Activity:
Reproduce the lines below exactly. Begin with the first, end with the line containing "The second public", and leave out the pictures.
********************
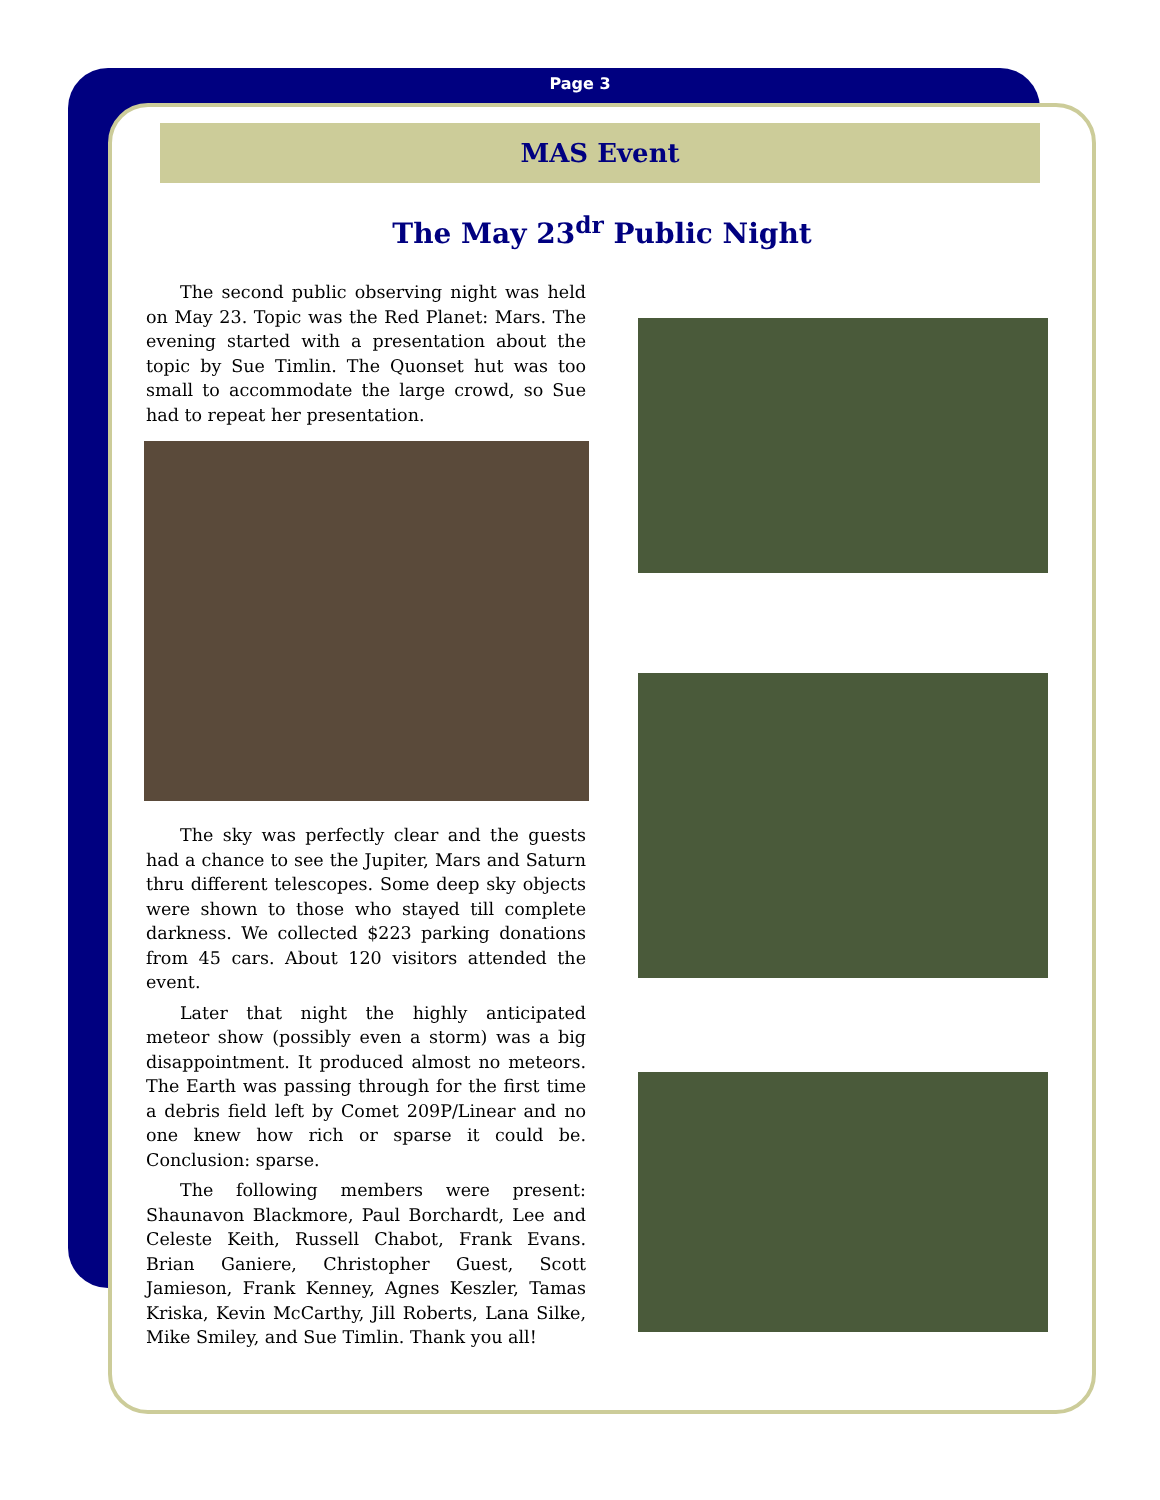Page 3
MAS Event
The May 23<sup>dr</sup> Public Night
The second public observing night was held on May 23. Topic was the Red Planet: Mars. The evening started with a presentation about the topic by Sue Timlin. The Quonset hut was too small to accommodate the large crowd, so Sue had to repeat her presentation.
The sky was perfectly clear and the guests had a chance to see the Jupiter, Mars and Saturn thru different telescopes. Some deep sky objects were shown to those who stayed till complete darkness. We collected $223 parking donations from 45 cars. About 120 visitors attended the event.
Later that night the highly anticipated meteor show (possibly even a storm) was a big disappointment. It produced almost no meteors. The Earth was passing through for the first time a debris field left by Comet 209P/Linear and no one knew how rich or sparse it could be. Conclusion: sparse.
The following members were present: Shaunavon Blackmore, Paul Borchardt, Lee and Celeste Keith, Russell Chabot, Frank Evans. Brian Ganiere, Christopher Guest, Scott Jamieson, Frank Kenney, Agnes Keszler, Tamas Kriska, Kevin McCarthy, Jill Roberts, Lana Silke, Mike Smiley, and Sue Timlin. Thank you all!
********************
Your solution:
Page 3
MAS Event
The May 23<sup>dr</sup> Public Night
The second public observing night was held on May 23. Topic was the Red Planet: Mars. The evening started with a presentation about the topic by Sue Timlin. The Quonset hut was too small to accommodate the large crowd, so Sue had to repeat her presentation.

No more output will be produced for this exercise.